Metro

Dems fear backlash for boosting Silver

Assembly Speaker Sheldon Silver’s last-ditch ef fort today to derail Gov. Paterson’s budget cuts and reform agenda may fall victim to nervous Senate Democrats, who fear a voter backlash, sources said late yesterday.

Silver (D-Manhattan) — desperate to stop Paterson’s effort to use a threatened government shutdown to force a cut to education aid, a cap on local property taxes, wine sales in grocery stores, and to permit some CUNY and SUNY campuses to set tuition rates — will try to ram through legislation funding state government and hiking education spending but killing the tax cap and the other proposals.

“This would be a big win for Shelly, and it could be a big loss for the Senate Democrats in November,” said a nervous Senate Democratic aide.

Silver’s defiant move is also aimed at ending Paterson’s potent and novel use of the budget “extender” bills that have funded government since the April 1 budget deadline was missed to undermine the often recalcitrant Legislature’s power.

Paterson’s action has forced lawmakers to choose politically unpalatable, fiscally necessary actions or be responsible for shutting down the state and grant unexpectedly strong powers to the governor’s office at the expense of the Legislature and Silver.

“Shelly is enraged over what Paterson has done, using the extenders to basically neutralize legislative input, and he’s seeking to restore the balance of power in the Legislature’s favor,” said a source close to Silver.

While the Senate’s weak Democratic leader, John Sampson (D-Brooklyn), has endorsed Silver’s power play, several of Sampson’s Democratic colleagues may not go along.

These include deputy leader Jeff Klein of The Bronx, Craig Johnson of Nassau County and William Stachowski of Buffalo, among the moderates in a heavily liberal Democratic conference, sources said.

Sampson hasn’t returned at least some calls from nervous Democrats, it was learned.

The Democrats fear that killing Paterson’s property-tax cap and fiscal-austerity measures will hurt them politically, costing them their mere one-vote majority in the Senate in the November balloting.

“I think we’ll get killed with the public if we go with this [the Silver] plan,” was how an aide to a wavering Democratic senator put it.

Just how badly relations have deteriorated between Paterson and the leaders was made clear early Friday night at the private budget meeting held at the governor’s office in Manhattan.
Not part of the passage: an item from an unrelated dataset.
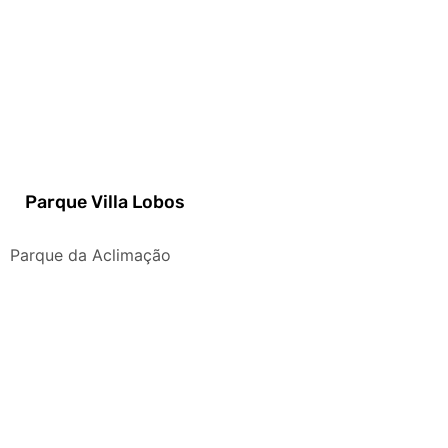
Parque Villa Lobos
Parque da Aclimação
Through all the back and forth, neither Silver nor Sampson had the courtesy to tell Paterson that within hours they would be submitting the budget bills that are designed to end-run the governor.

“So at the very time they claimed to his face that they wanted to work with him, they were working behind his back to undermine him,” said a source close to the Paterson administration.

Legislative leaders, however, insisted it was Paterson who sought to deceive them.

“The governor publicly announced Friday that he had submitted his [budget] extender bill but, in fact, he never did, and he still hasn’t,” said a senior legislative aide.